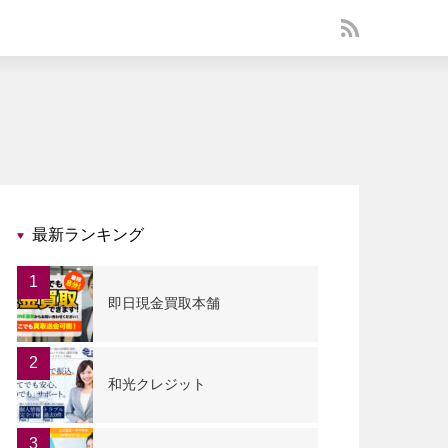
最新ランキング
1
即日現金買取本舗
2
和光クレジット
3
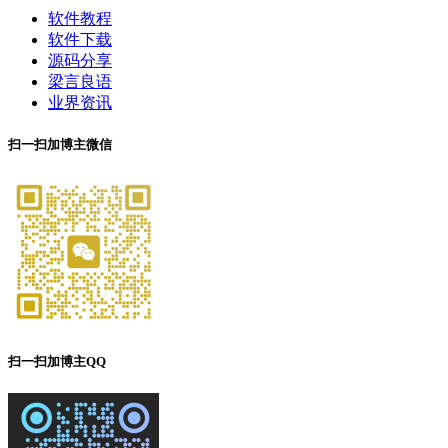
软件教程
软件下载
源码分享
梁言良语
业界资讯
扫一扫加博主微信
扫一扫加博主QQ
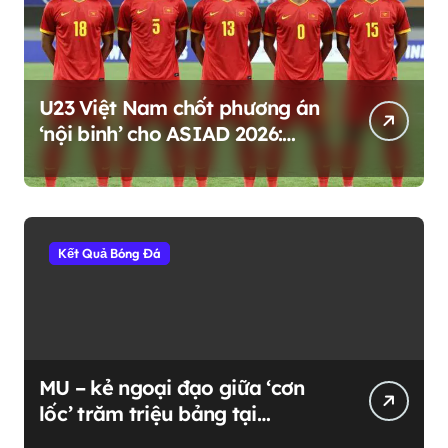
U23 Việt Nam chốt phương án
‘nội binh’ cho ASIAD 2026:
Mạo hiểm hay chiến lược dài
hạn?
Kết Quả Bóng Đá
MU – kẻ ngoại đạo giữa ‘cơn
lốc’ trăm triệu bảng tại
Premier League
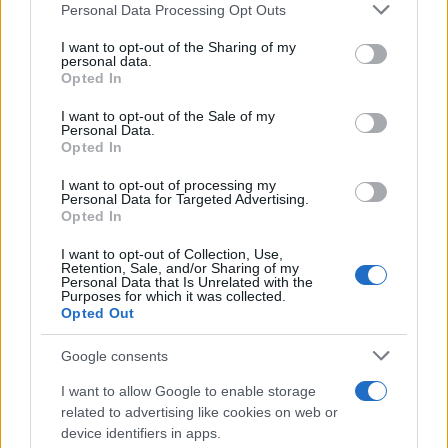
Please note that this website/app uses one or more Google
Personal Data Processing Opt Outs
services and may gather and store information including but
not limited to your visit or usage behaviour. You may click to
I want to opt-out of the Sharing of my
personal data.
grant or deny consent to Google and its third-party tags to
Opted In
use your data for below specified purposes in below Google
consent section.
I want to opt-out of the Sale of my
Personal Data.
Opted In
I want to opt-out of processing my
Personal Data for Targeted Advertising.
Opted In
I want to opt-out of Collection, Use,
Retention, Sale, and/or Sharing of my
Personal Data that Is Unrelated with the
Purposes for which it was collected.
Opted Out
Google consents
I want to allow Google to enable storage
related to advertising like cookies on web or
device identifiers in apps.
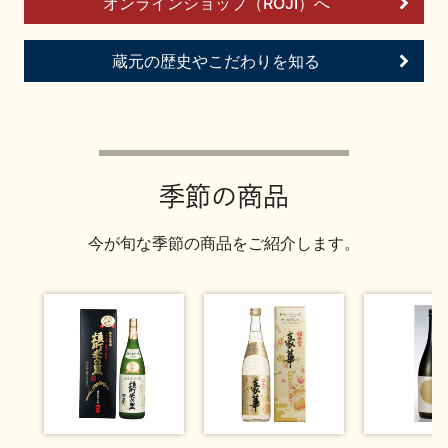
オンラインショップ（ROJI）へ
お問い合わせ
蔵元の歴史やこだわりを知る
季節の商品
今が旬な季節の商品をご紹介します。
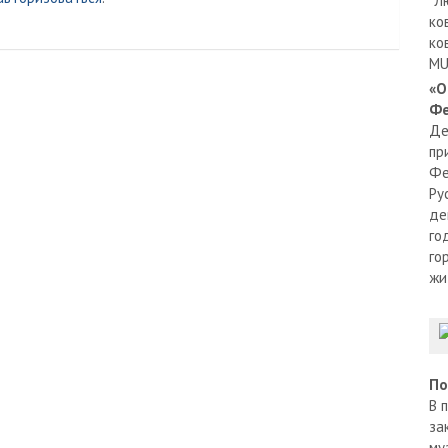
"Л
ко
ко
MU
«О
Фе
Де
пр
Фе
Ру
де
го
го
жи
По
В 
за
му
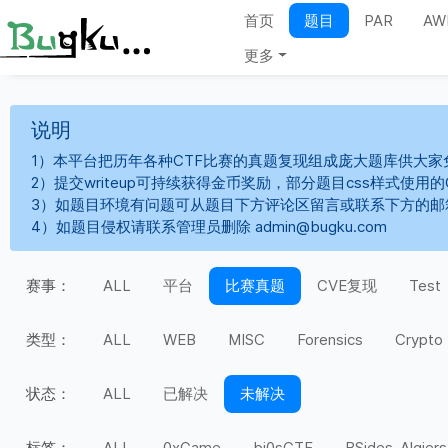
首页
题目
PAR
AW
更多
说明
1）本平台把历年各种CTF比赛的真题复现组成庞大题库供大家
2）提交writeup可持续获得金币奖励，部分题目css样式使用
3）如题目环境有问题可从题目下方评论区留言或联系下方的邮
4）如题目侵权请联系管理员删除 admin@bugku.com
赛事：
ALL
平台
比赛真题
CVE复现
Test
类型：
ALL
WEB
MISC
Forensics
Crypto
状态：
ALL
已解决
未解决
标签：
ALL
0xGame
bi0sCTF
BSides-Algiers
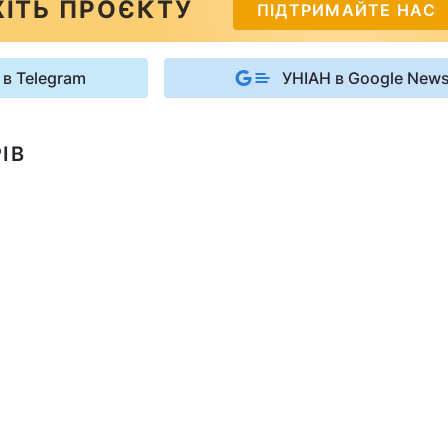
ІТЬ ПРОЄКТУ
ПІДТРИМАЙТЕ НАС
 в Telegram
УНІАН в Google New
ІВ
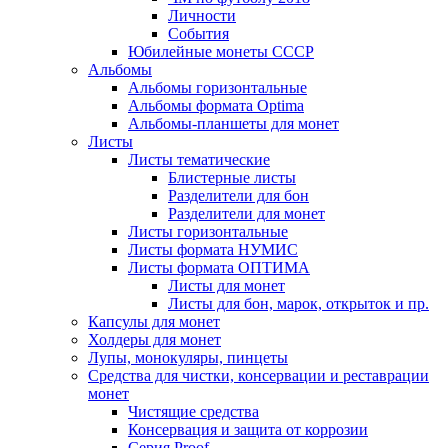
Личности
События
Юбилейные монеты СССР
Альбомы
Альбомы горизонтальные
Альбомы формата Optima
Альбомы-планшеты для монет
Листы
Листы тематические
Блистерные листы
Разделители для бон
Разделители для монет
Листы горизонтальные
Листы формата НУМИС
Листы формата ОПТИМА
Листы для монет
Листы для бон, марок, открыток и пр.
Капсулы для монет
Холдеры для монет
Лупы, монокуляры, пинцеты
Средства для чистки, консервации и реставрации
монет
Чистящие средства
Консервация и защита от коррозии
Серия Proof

What is being asked: Number of lines holding "Sale" in the material: state it with no other words.

Answer: 2